Later, a request for ‘For Kate I Wait’, one of Pink's nuggety slices of drama, is met by words from Pink himself: ‘well, you can just keep on waiting. Blame Stockholm. The tapes were stolen. By Palestinian terrorists. Big Ariel Pink fans apparently.’
It all serves to highlight the brittle transience and absurdity at the heart of everything he does. Ariel Pink's music is submerged, meandering, insanely pretty; his live performances are supplemented by the four-track tape machine he recorded the songs on. As such, brilliant, unique (as in the true meaning of the word, as in never to be replicated) works now available on CD can never be performed again. The Palestinian terrorist plot rendered half of The Doldrums lost for good. There is poetry in lies and warfare. Because in an age when music doesn't get lost anymore, in an age when old sketches of great works are rediscovered and spun all over the web, Ariel Pink manages to slip between the cracks, just a little.
The debate, I imagine, in some heads, may have been something along the lines of ‘accidental-man-of-the-woods-autistic-genius or very cleverly-packaged-hipster-invention?’ but truthfully, the brilliance of The Doldrums and the subsequent records knocked that one off the minutes. Thus, the live performance, whether frustrating curio or slick performance would not detract his position in my star charts.
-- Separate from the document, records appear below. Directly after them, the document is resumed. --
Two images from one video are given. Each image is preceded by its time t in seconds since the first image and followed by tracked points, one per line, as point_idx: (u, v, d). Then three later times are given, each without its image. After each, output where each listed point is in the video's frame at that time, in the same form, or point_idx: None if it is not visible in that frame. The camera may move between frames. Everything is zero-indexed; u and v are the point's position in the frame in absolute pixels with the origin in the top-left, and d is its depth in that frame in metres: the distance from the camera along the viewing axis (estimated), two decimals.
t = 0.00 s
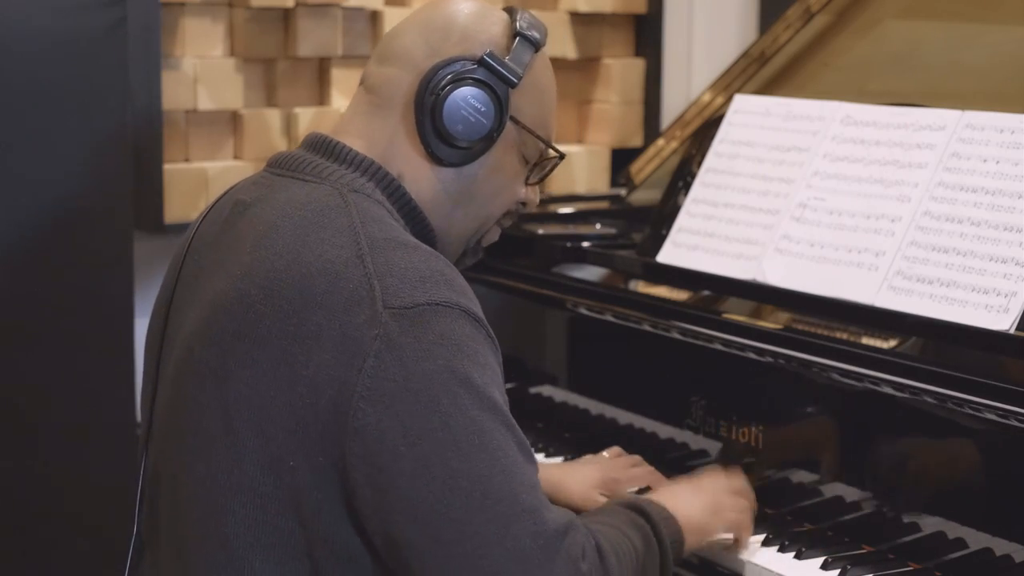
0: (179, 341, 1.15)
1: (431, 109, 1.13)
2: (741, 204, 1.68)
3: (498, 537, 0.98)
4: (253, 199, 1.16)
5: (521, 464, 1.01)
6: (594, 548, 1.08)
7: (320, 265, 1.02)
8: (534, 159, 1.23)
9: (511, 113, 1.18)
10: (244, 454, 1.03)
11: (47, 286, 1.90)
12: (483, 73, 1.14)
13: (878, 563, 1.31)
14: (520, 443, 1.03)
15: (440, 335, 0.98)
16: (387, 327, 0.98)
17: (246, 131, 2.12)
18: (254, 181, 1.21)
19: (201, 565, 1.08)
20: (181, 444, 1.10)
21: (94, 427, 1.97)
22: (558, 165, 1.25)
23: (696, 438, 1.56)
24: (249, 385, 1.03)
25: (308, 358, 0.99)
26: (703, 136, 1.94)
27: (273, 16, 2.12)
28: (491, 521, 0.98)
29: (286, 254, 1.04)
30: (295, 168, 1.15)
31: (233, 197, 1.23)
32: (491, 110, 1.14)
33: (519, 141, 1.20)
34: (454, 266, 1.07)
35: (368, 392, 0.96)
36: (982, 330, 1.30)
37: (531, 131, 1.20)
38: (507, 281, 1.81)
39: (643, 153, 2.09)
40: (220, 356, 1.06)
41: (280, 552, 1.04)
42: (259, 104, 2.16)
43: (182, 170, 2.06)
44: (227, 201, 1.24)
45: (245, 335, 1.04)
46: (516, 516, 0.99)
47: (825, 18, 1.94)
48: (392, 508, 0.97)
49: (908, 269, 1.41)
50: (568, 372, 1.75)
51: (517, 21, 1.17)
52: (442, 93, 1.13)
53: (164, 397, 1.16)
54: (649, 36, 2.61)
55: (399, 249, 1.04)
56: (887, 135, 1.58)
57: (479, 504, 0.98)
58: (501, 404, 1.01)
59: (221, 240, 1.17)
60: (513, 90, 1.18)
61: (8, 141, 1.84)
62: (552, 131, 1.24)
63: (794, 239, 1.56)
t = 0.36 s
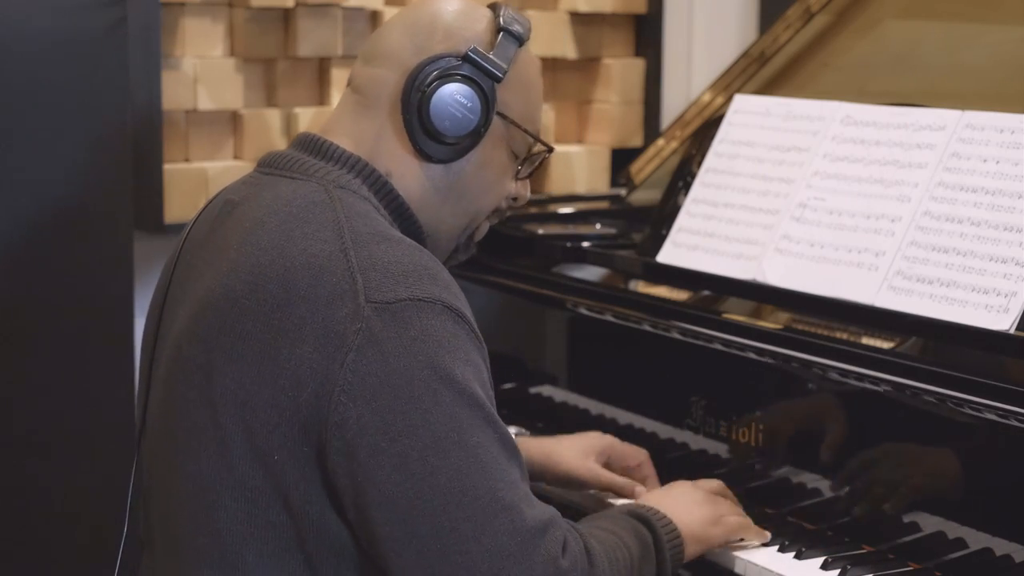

How would those transient songs, sucked from a rattling skull, those muffled elegies from passing car s translate? How would Ariel Pink's Haunted Graffiti survive in three dimensions? How about Ariel himself? How would his naivete sit with the smug beauty of the venue? Well, dressed as a troubled hero from a JT Leroy truck-stop fantasy, a witchy, sickly boy-man, he would muddle about, fidgeting fiddling, and deny himself a big entrance by conducting lengthy conversations with the sound man onstage before the show; then he'd attempt to create some kind of spectacle for himself and his two partners with bubbles and glitter, administered by themselves from the stage.
Then, the tape hissing and crackling like a comforting log fire, we begin, and the appropriation of the records work remarkably well. With additional bass and synths, the tracks wonder and wander enough to feel fresh and alive.
With a cherubic face the like of which does not exist any more (a kind of David Cassidy, Monkee-esque prettiness), he defies conventional music logic (the dur-brain assumption that pop and weird are opposite ends of a spectrum; or that ambition lies in high-fidelity recording devices), and makes widescreen Technicolor epics that dream of Eden on a tiny four-track tape. And I’m as punch-drunk as the Frenchman.